The benefit is simple: when a framework version changes, code, examples, compatibility metadata, Agently-Skills, and the website do not drift into separate stories.
Source Ownership
| Location | Owns | Does not own |
|---|---|---|
Main repo docs/cn, docs/en | Technical source: capability docs, usage guidance, code examples, scenario playbooks, release notes, deprecation/version notes | Website visuals, homepage animation, customer showcase, static marketing pages |
| Website VitePress | Presentation of main-repo docs: navigation, sidebar, SEO, dual-domain routing, search, styles, link checks | A private second copy of technical facts |
| Website homepage and marketing pages | Product positioning, value narrative, customer cases, careers, trademark/license statement | Replacing main-repo technical docs |
| Agently-Skills | Current recommended path, project structure, and validation guidance for coding agents | The only runtime API documentation source |
The website may organize navigation by reader path, but technical body content should be synchronized from the main repository. If a technical page needs website-style rewriting, rewrite it in the main repository, then sync.
After Each Release
| Change type | Must check |
|---|---|
| New API / capability | Capability page, quickstart or playbook, examples, release notes, capability map |
| Recommended usage change | Getting-started path, snippets, Agently-Skills, migration guidance |
| Behavior change | Usage notes, boundary cases, error semantics, compatibility notes, tests or example output |
| Deprecation or downgraded path | Deprecation note, migration path, whether old API is removed from new-user route |
| Provider / model config change | Model setup, quickstart, compatible protocol notes, example config |
| Runtime / streaming / observability change | Model Response, TriggerFlow, DevTools, service docs |
Before merging docs, confirm:
- Code and examples show the same usage that the docs recommend.
- Release notes explain the version fact and migration impact.
- Website sync has no broken links, duplicate pages, or stale entrypoints.
Writing Principles
Public docs are not API dictionaries.

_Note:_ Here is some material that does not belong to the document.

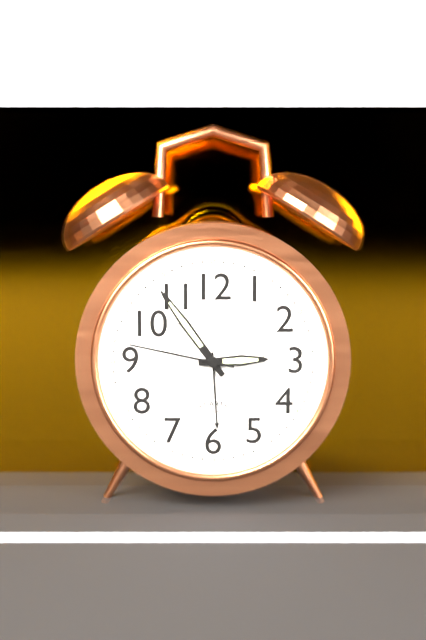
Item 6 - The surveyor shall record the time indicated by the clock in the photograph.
2:54:47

Readers usually arrive with a business problem, then look for the API.
| Principle | Writing shape |
|---|---|
| Open with a scenario, not a definition | Start from the problem the reader faces, then show which engineering chain Agently fills |
| Problem before solution | Show concrete costs such as drifting output, uncontrolled tools, unrecoverable workflows |
| Reader-benefit framing | Explain what the reader gains or avoids; avoid moralizing rules |
| Judgment-based headings | "When to use TriggerFlow" is more useful than "TriggerFlow introduction" |
| Facts first | Prefer code, examples, release notes, and project evidence over generic promotion |
| Downgrade old paths | Compatibility APIs may remain, but should not be the first path for new users |
Avoid:
- Dramatic closing lines such as "this is the real value of X".
- Condescending commands such as "this is engineering discipline, not advice".

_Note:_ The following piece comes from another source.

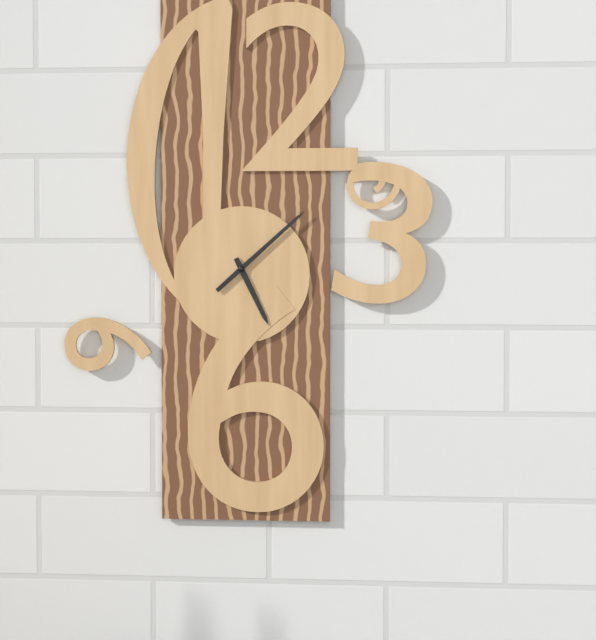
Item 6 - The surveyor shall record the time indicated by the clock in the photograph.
5:08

- Abstract value claims without showing how the reader benefits.
- Long uninterrupted concept dumps without tables, diagrams, tips, code, or checklists.

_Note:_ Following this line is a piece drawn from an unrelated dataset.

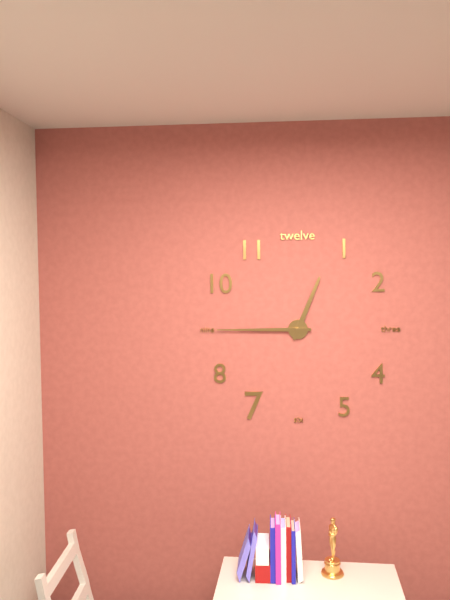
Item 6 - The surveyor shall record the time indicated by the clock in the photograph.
12:45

Combining Diagrams, Tables, Tips, and Code
Core pages should usually include more than prose.
| Content type | Good for |
|---|---|
| Tables | Capability boundaries, selection decisions, version differences, mistakes and fixes, launch checks |
| Diagrams / Mermaid | Request chain, TriggerFlow lifecycle, service topology, state transitions |
| Tips / warnings | Key mistakes, compatibility notes, safety boundaries, launch reminders |
| Code blocks | Recommended API shape, minimal runnable snippet, before/after migration |
| Checklists | Release review, pre-launch acceptance, playbook implementation |
Code blocks must reflect real usage. Do not include snippets that cannot run, are simplified into a misleading shape, or exist only to show syntax. Examples that claim model-owned behavior should use real DeepSeek or local Ollama when feasible; if an external system is mocked, state that boundary.
Page Structure
Capability pages should usually follow:
- Scenario problem: when to read this page.
- Minimal recommended usage: code or flow.
- Capability boundary: what it owns and does not own.
- Upgrade path: when to add Actions, Workspace, TriggerFlow, Dynamic Task.
- Common misuse: wrong pattern, consequence, correction.
- Version and compatibility notes.
- Next reading based on the reader's next task.
Playbook pages should usually follow:
- Business scenario and deliverable.
- Recommended architecture or flow.
- Structured output or state contract.
- Agently capabilities involved.
- UI / service / workflow / evidence integration.
- Acceptance checklist.
- Continue reading.
Bilingual Sync
The main repository should maintain real docs/cn and docs/en source documents. English pages should not be only Chinese mirrors. If only Chinese can be finished first, mark the English page as pending translation instead of presenting it as complete English content.
Update order:
- Complete Chinese facts and structure.
- Write English with the same facts, boundaries, code, and version notes; it does not need to be word-for-word translation.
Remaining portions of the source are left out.